The switch from a medium that provides immediate gratification to one that doesn’t is hard — and it’s even harder for kids.

But now experts are seeing a whole range of new problems that arise from screen time. Adam Cox, a clinical psychologist working mostly with children, says he regularly sees patients who complain of headaches and stomach pain when they’re not in front of a screen. “Kids are translating boredom into physical distress.”

Watching a show or even doing an electronic puzzle on a screen doesn’t provide the same kind of mental downtime that, say, reading or even looking at a picture book might. Reading books, Dr. Cox says, allows “moments of pause and reflection.” But games on screens just “crank up the stimulation.” The constant screen time gives kids the impression that “every day is a big roller coaster.” It would be hard to go back to ordinary life after that.

Cox says that all the time our kids spend on devices also affects how we treat each other.
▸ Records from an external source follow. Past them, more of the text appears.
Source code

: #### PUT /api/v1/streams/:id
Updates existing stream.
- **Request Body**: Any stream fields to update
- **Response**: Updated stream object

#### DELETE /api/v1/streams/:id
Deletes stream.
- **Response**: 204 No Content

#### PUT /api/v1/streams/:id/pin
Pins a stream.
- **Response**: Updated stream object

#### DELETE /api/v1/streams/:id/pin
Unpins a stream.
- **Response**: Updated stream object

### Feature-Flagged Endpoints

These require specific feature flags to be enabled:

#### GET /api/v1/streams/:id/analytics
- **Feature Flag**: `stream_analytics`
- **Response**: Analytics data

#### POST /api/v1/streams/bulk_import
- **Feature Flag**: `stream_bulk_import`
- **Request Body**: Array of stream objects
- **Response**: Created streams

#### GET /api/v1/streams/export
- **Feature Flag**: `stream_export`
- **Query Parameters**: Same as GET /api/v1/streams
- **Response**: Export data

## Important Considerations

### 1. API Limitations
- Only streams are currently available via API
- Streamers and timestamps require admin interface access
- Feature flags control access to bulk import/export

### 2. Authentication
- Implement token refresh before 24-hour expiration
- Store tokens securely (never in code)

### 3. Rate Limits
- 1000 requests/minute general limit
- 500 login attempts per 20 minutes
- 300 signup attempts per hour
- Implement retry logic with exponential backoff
He describes a loss of civility between parents and children. Kids who come into his office with their parents can’t look at him, can’t look at them. They can’t sit for even a minute without going to grab their parents’ devices.

Lowell Monke, an emeritus professor at Wittenberg University, has lectured extensively on issues of technology, particularly in schools. Monke, who has taught computer engineering to high-school students, is no Luddite, but he sees the attachment to devices as not only undermining interpersonal relations, but also the way people interact with nature and even the way they interact with machines.

Monke laments that kids today are so busy on screens they don’t get around to looking at insects or climbing trees or tinkering with tools and figuring out how things work.

Which brings us back to the real problem with shelling out $541 for a child’s cell-phone bill. Money is time. Time that kids aren’t spending on being kids.

Naomi Schaefer Riley is a senior fellow at the Independent Women’s Forum.